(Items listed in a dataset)
[Start of section]

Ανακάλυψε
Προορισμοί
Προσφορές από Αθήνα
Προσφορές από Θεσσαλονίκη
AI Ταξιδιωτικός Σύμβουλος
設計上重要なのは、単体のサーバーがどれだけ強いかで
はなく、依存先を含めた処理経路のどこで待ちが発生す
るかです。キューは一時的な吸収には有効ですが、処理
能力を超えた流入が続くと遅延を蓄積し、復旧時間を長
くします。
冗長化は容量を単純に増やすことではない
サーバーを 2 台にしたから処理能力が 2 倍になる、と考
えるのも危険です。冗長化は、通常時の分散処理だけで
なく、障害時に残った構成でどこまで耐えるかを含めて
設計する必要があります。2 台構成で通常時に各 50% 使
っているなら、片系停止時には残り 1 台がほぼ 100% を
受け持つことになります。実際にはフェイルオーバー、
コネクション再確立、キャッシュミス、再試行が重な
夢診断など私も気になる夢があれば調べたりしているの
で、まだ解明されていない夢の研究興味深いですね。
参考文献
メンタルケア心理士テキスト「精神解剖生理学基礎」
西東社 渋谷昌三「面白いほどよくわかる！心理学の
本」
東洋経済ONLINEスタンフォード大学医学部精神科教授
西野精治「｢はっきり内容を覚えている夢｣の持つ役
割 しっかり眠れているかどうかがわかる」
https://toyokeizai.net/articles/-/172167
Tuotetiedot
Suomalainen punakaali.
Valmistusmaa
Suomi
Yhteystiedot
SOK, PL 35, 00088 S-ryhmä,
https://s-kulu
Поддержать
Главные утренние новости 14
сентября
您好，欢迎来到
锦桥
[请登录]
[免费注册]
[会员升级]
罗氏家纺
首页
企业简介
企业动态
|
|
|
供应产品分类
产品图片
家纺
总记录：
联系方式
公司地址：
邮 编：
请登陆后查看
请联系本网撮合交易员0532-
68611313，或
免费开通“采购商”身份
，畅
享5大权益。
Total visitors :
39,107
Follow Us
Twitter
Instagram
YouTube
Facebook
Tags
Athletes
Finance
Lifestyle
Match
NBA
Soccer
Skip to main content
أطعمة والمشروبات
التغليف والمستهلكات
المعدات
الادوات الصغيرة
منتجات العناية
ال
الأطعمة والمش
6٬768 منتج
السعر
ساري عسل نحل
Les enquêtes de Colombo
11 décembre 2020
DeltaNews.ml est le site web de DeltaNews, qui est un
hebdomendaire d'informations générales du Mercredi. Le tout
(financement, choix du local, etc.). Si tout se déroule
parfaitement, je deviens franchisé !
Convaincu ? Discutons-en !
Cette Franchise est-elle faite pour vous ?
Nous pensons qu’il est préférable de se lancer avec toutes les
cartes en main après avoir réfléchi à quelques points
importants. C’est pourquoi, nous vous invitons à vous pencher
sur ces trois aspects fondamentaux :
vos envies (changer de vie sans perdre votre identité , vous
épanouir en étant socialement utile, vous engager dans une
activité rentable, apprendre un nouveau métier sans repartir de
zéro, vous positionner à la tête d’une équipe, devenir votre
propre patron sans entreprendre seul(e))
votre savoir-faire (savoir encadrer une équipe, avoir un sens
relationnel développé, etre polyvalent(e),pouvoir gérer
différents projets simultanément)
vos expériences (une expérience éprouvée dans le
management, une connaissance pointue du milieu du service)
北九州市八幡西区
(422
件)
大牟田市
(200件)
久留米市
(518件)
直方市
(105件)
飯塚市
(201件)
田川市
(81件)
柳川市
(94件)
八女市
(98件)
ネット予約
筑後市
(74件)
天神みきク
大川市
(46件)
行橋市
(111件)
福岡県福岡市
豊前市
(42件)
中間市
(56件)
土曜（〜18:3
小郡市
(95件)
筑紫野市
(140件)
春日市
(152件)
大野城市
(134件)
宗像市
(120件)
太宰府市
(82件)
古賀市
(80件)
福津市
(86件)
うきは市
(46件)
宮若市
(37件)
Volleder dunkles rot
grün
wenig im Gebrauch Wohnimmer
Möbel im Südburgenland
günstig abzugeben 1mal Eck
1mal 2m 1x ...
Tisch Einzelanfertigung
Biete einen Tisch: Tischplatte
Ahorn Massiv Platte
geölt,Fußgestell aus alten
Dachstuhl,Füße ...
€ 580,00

[End of section]

Print every line of the records above, character for character, with nothing changed, left out, or added.

REPLY -
Ανακάλυψε
Προορισμοί
Προσφορές από Αθήνα
Προσφορές από Θεσσαλονίκη
AI Ταξιδιωτικός Σύμβουλος
設計上重要なのは、単体のサーバーがどれだけ強いかで
はなく、依存先を含めた処理経路のどこで待ちが発生す
るかです。キューは一時的な吸収には有効ですが、処理
能力を超えた流入が続くと遅延を蓄積し、復旧時間を長
くします。
冗長化は容量を単純に増やすことではない
サーバーを 2 台にしたから処理能力が 2 倍になる、と考
えるのも危険です。冗長化は、通常時の分散処理だけで
なく、障害時に残った構成でどこまで耐えるかを含めて
設計する必要があります。2 台構成で通常時に各 50% 使
っているなら、片系停止時には残り 1 台がほぼ 100% を
受け持つことになります。実際にはフェイルオーバー、
コネクション再確立、キャッシュミス、再試行が重な
夢診断など私も気になる夢があれば調べたりしているの
で、まだ解明されていない夢の研究興味深いですね。
参考文献
メンタルケア心理士テキスト「精神解剖生理学基礎」
西東社 渋谷昌三「面白いほどよくわかる！心理学の
本」
東洋経済ONLINEスタンフォード大学医学部精神科教授
西野精治「｢はっきり内容を覚えている夢｣の持つ役
割 しっかり眠れているかどうかがわかる」
https://toyokeizai.net/articles/-/172167
Tuotetiedot
Suomalainen punakaali.
Valmistusmaa
Suomi
Yhteystiedot
SOK, PL 35, 00088 S-ryhmä,
https://s-kulu
Поддержать
Главные утренние новости 14
сентября
您好，欢迎来到
锦桥
[请登录]
[免费注册]
[会员升级]
罗氏家纺
首页
企业简介
企业动态
|
|
|
供应产品分类
产品图片
家纺
总记录：
联系方式
公司地址：
邮 编：
请登陆后查看
请联系本网撮合交易员0532-
68611313，或
免费开通“采购商”身份
，畅
享5大权益。
Total visitors :
39,107
Follow Us
Twitter
Instagram
YouTube
Facebook
Tags
Athletes
Finance
Lifestyle
Match
NBA
Soccer
Skip to main content
أطعمة والمشروبات
التغليف والمستهلكات
المعدات
الادوات الصغيرة
منتجات العناية
ال
الأطعمة والمش
6٬768 منتج
السعر
ساري عسل نحل
Les enquêtes de Colombo
11 décembre 2020
DeltaNews.ml est le site web de DeltaNews, qui est un
hebdomendaire d'informations générales du Mercredi. Le tout
(financement, choix du local, etc.). Si tout se déroule
parfaitement, je deviens franchisé !
Convaincu ? Discutons-en !
Cette Franchise est-elle faite pour vous ?
Nous pensons qu’il est préférable de se lancer avec toutes les
cartes en main après avoir réfléchi à quelques points
importants. C’est pourquoi, nous vous invitons à vous pencher
sur ces trois aspects fondamentaux :
vos envies (changer de vie sans perdre votre identité , vous
épanouir en étant socialement utile, vous engager dans une
activité rentable, apprendre un nouveau métier sans repartir de
zéro, vous positionner à la tête d’une équipe, devenir votre
propre patron sans entreprendre seul(e))
votre savoir-faire (savoir encadrer une équipe, avoir un sens
relationnel développé, etre polyvalent(e),pouvoir gérer
différents projets simultanément)
vos expériences (une expérience éprouvée dans le
management, une connaissance pointue du milieu du service)
北九州市八幡西区
(422
件)
大牟田市
(200件)
久留米市
(518件)
直方市
(105件)
飯塚市
(201件)
田川市
(81件)
柳川市
(94件)
八女市
(98件)
ネット予約
筑後市
(74件)
天神みきク
大川市
(46件)
行橋市
(111件)
福岡県福岡市
豊前市
(42件)
中間市
(56件)
土曜（〜18:3
小郡市
(95件)
筑紫野市
(140件)
春日市
(152件)
大野城市
(134件)
宗像市
(120件)
太宰府市
(82件)
古賀市
(80件)
福津市
(86件)
うきは市
(46件)
宮若市
(37件)
Volleder dunkles rot
grün
wenig im Gebrauch Wohnimmer
Möbel im Südburgenland
günstig abzugeben 1mal Eck
1mal 2m 1x ...
Tisch Einzelanfertigung
Biete einen Tisch: Tischplatte
Ahorn Massiv Platte
geölt,Fußgestell aus alten
Dachstuhl,Füße ...
€ 580,00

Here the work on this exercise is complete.